First of all, consider that a typical smartphone makes three types of external connections:
1) Voice phone call, using carrier cell phone network, using GSM (typically)
2) Data connection, using carrier data network
3) Data connection using WiFi (private short-range 802.11 local network)
On any smartphone, connection #1 is only made one way…using the native built-in phone capability of the device, typically using a SIM card to identify who the user is.
Now here is where it gets blurry:
On an iPhone, for example, you can load the Skpe App and make calls. However, it’s just an app….so it is only using connections #2 or #3. Since, typically, data traffic gets less priority on the carrier’s network, the quality/reliability will not be as good. Plus the app is typically not 100% integrated into the phone, so things like dialing, ringing, and so forth can work in non-standard ways.

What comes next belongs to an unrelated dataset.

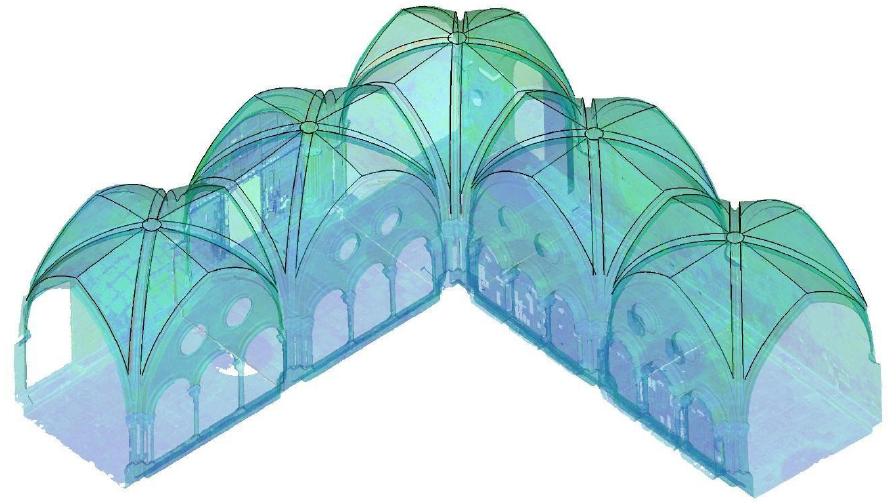
Figure 4. Mesh of the north corner of the cloister of the Cathedral of Tarragona.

The curious app on the iPhone is Google Voice. Google voice actually uses connection #1, however the way it works is that the app reaches out and dials into a Google voice server in your area. However the text and voicemail services depend totally on connection types #2 and #3…they are just data.
Now to confuse things a bit are things like Cisco ‘hybrid’ voice-over-wifi solutions.

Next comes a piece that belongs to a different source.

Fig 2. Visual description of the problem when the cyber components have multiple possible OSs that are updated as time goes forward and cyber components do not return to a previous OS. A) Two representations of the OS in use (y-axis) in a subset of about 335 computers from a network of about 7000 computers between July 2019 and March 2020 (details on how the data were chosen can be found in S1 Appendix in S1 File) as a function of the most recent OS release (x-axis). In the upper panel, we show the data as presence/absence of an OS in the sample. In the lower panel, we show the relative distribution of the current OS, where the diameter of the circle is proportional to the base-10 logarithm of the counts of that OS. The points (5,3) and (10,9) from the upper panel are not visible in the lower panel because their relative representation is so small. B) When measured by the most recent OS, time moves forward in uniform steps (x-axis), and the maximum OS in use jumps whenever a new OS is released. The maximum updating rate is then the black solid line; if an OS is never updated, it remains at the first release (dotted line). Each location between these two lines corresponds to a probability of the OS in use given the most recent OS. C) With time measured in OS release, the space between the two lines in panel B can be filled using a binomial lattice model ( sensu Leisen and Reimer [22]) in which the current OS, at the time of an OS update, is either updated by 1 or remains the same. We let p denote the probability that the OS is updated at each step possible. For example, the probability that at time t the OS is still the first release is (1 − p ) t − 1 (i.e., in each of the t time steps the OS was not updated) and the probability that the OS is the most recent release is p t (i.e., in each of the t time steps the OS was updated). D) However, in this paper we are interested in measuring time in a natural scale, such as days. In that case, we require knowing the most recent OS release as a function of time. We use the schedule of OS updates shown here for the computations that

Once a company has a wireless LAN in place, it’s logical to want to have wireless handsets that can use the same network for voice.
So instead of giving every employee a $400 Cisco WiFi phone, they just load an app so the user’s smartphone can work the same way.

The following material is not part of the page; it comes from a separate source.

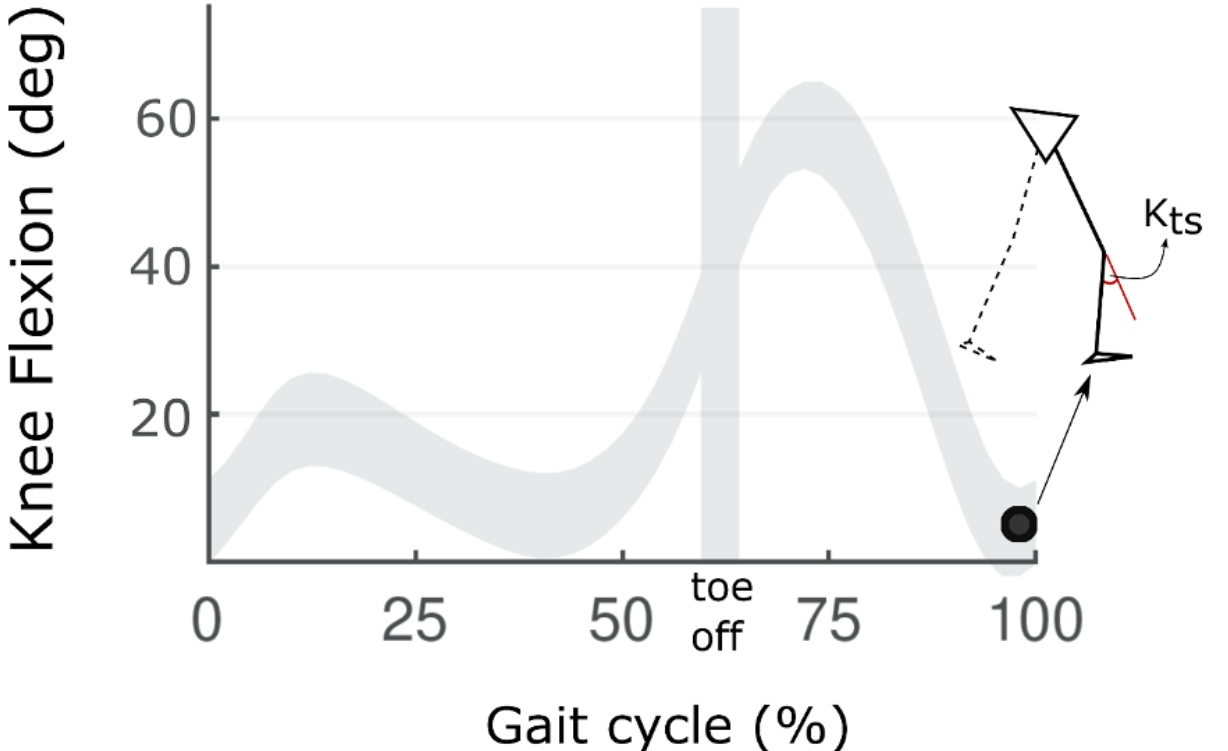
Figure 2. Knee flexion angle at the end of the swing phase during walking (K ts ).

Your cell phone becomes a WiFi phone extension for the company by running this app. But it’s still a cell phone, and the cisco wifi stuff is separate and distinct from the GSM phone company connection.
To further confuse things, there are devices known as GSM gateways used to save cost by forwarding landline calls to a GSM attached gateway….it’s much cheaper to call from GSM to GSM versus fixed line to GSM….but I digress.
Years ago, a company called SpectraLink introduced the first WiFi phones. They made (and still make) WiFi phones designed to work with whatever business phone system you have.
The tricky part to all this is getting the required PBX features to work on a wireless phone connected to a company wireless LAN, and of course having a wireless LAN that has the speed and coverage to make is suitable for voice communication.
If you have a Cisco VOIP system, then you would most likely use Cisco wifi phones (or apps), while you would need a different solution (like SpectraLink) if you have an Avaya or Nortel system.
By the way, these work on old-fashioned PBX phone systems too, it does not have to be VOIP.